© loredano
 
 
 
 
 

 

No pessimismo, conjugado ao ceticismo — os esteios basilares do narrador— observador que surge na obra machadiana pós-1880 — estão contidas as reservas, melhor dizendo, críticas machadianas quanto ao entusiasmo da elite intelectual brasileira sobre o positivismo, o naturalismo e o evolucionismo de meados ao final do século XIX, os quais para essa elite poderiam "resolver todos os  problemas da humanidade". Machado claramente distancia-se desse entusiasmo ao adotar uma perspectiva mais aberta da história humana e da própria natureza humana. O ceticismo em Machado problematiza a busca e encontro da verdade a partir da reflexão sobre as relações sociais, começando pelo questionamento — em tom filosófico — da crença, vista, apresentada e tratada por Machado como inteiramente precária, sem qualquer fundamento na verdade das coisas, embora inevitável e determinante na vida das pessoas.

 

Só que o ceticismo machadiano não é aquele oriundo de Pascal ou Montaigne, e o pessimismo é muito mais abrangente — e complexo — que aquele inspirado em Schopenhauer. Machado não é propriamente um filósofo, mas o ceticismo/pessimismo estão  ancorados  na forma, estrutura e conteúdo de sua ficção a partir da década de 1880 — e vale aqui evitar a confusão do propalado  humanitismo com o pensamento filosófico de  Machado: o  humanitismo é tratado por ele apenas como uma 'caricatura' das filosofias supostamente científicas que encantavam a elite intelectual da época, de resto  muito influenciada pelas filosofias dogmáticas.
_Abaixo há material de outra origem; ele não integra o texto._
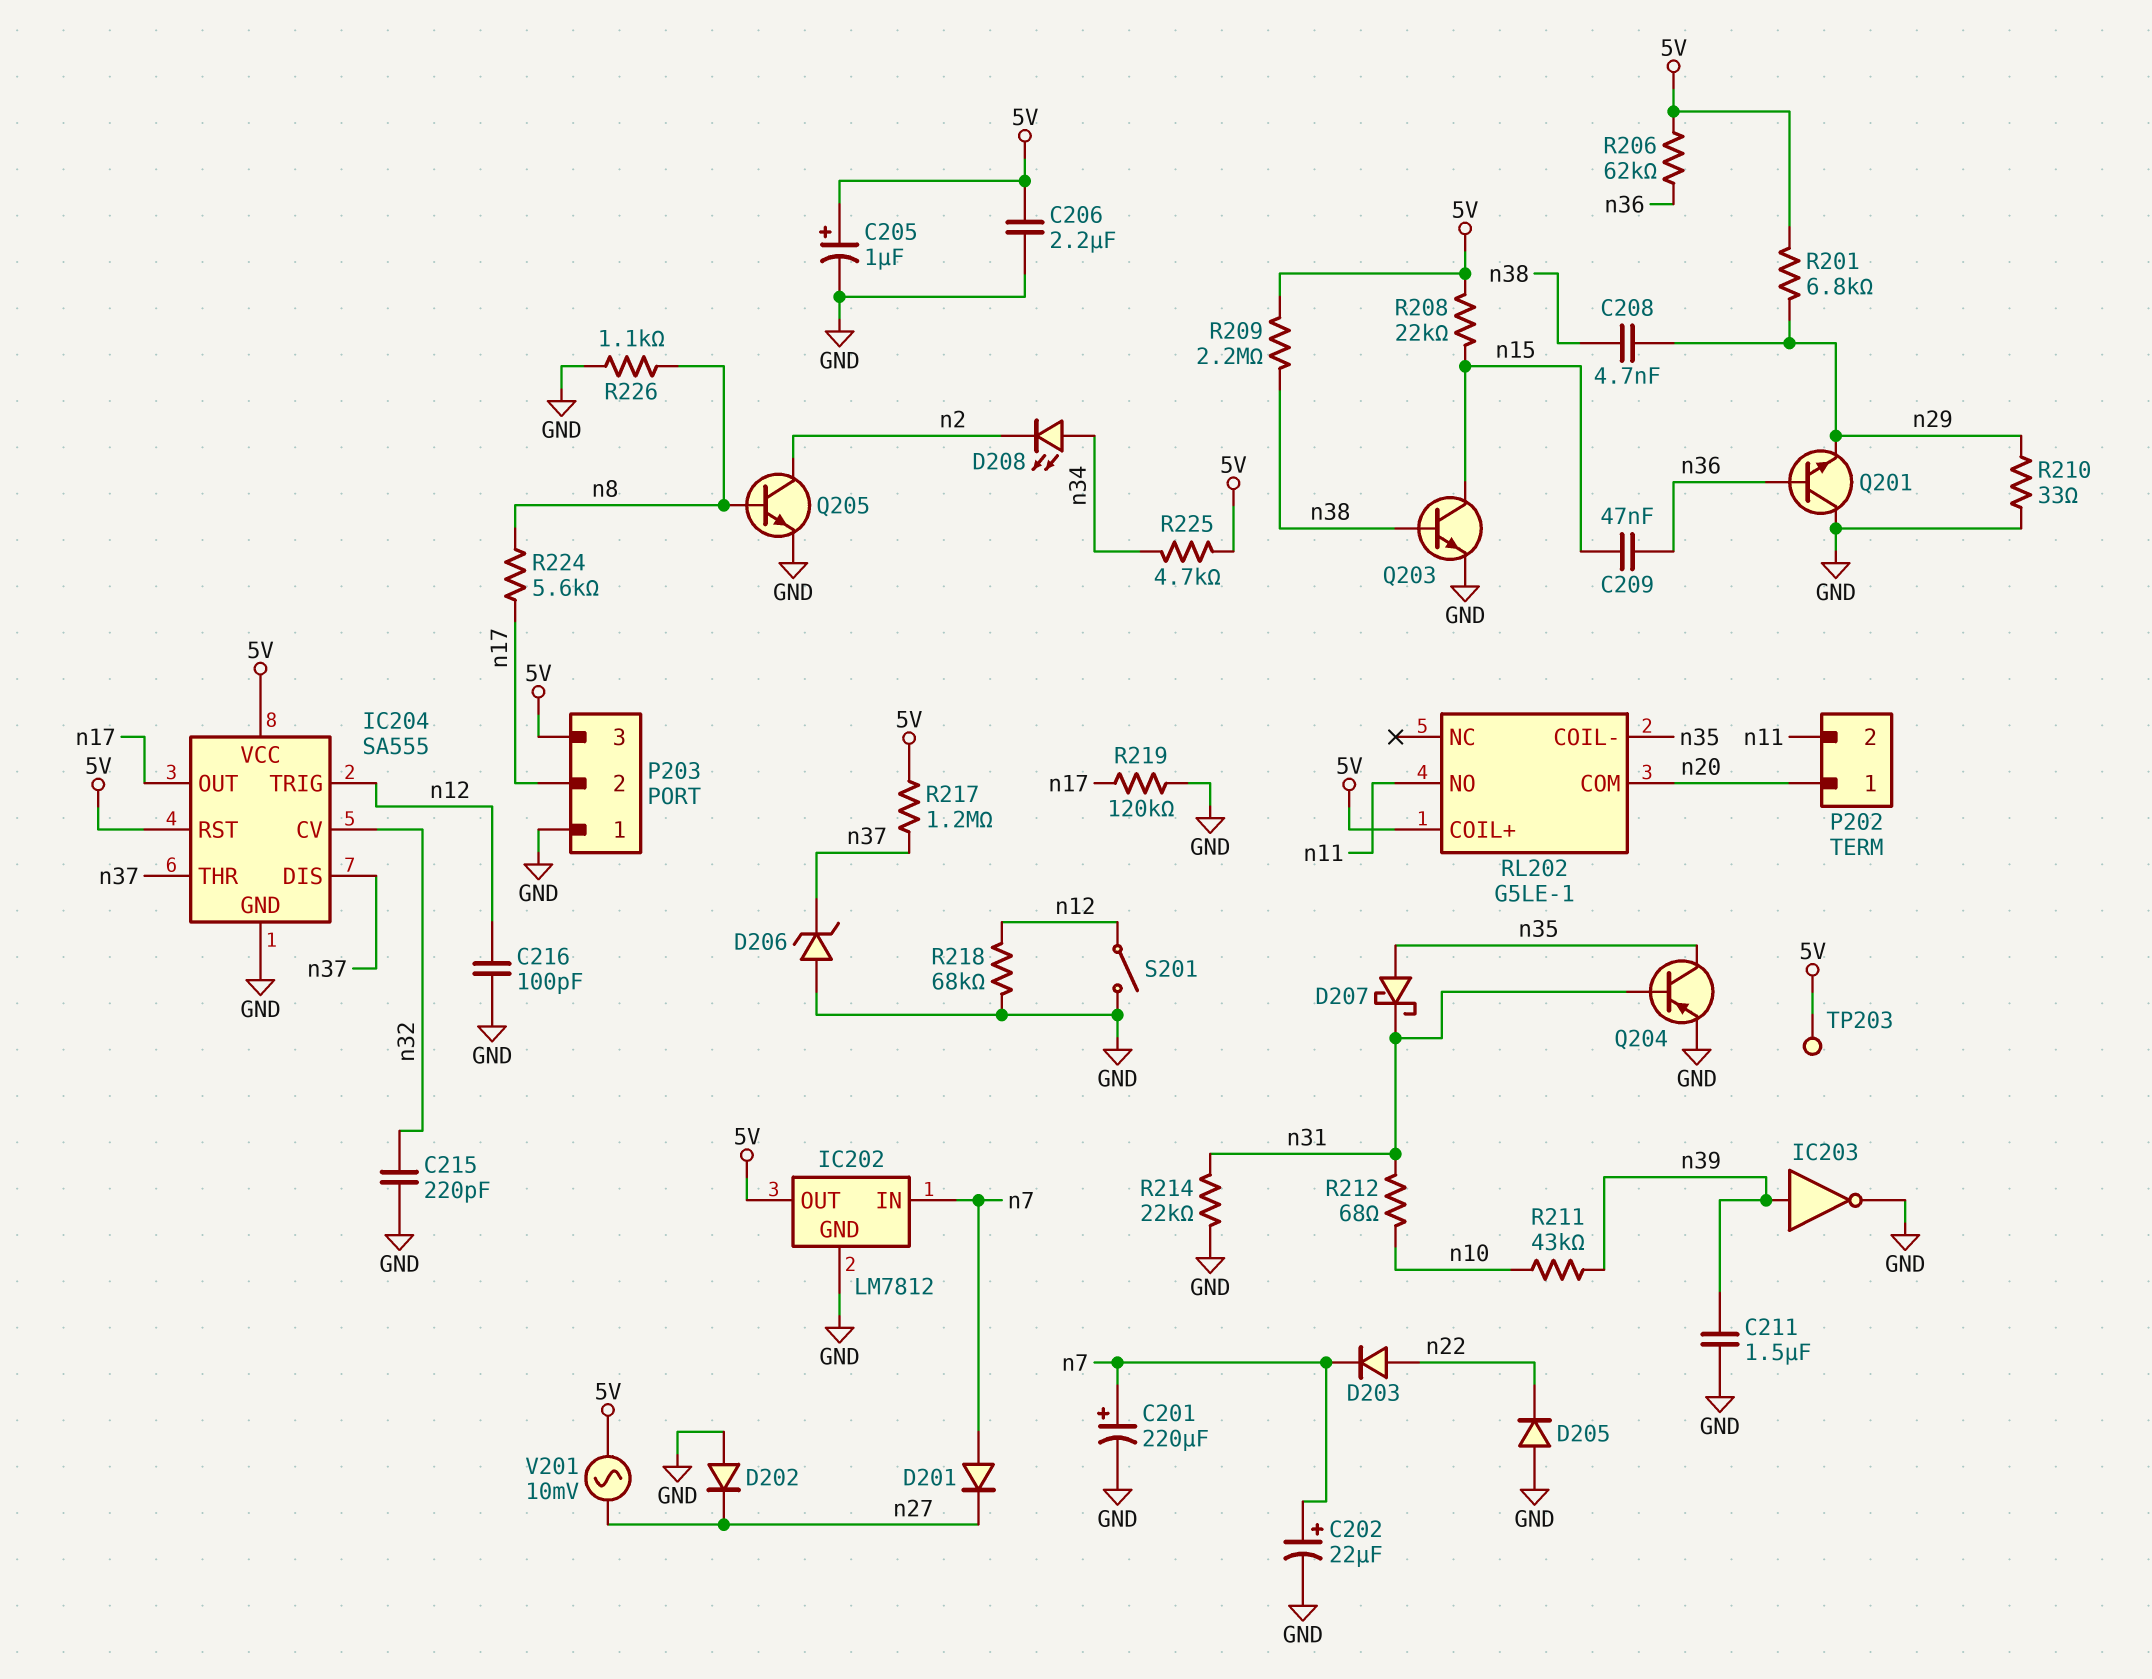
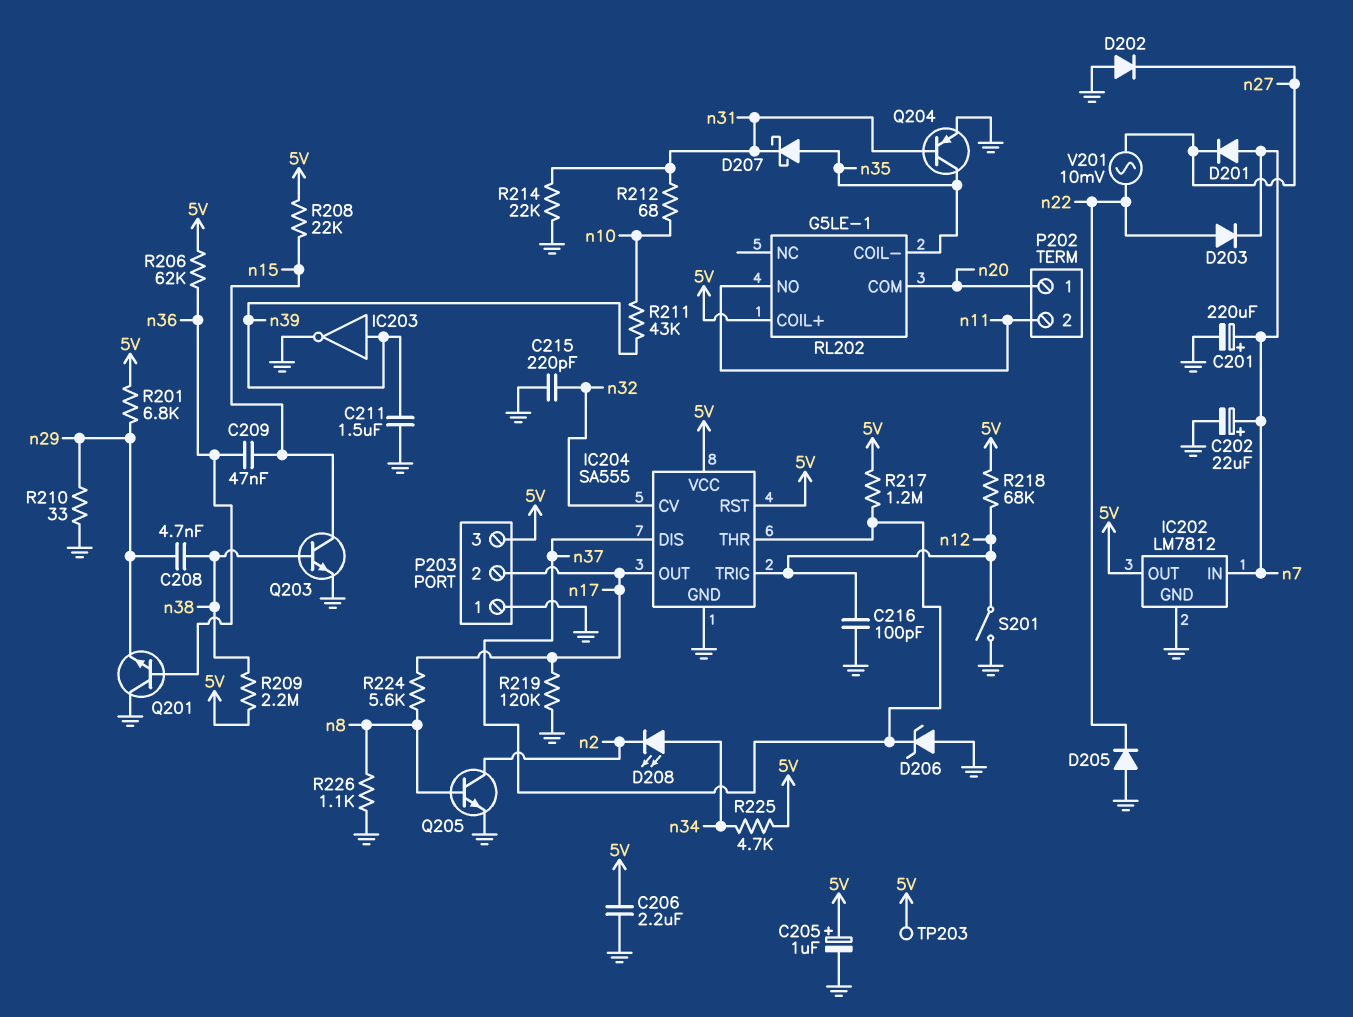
R218: 68k (GND, n12) -> 68k (5V, n12)
V201: AC 10mV (5V, n27) -> AC 10mV (n22, n27)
Machado constituiu-se numa exceção a esse padrão — exceção de altíssimo nível em função de seu talento excepcional como escritor.

 

A par de muitos outros aspectos, Machado é considerado um clássico da literatura brasileira — de estatura universal — porque é justamente autor de textos, ficcionais e não-ficcionais, que permanecem absolutamente atuais, sobretudo, pela abordagem de elementos atemporais e universais. A obra machadiana explora a condição humana em sua diversidade e paradoxo, complexidade e ambigüidade, grandeza e relatividade.

 

O crítico Augusto Meyer definiu-a maravilhosamente bem: é "o homem subterrâneo, que universaliza sua condição particular porque bebeu de todas as fontes a que teve acesso, do humor inglês ao burburinho prosaico das ruas, mas também porque enfrentou o enigma maior, o ser humano em sua imprevisibilidade e contingência".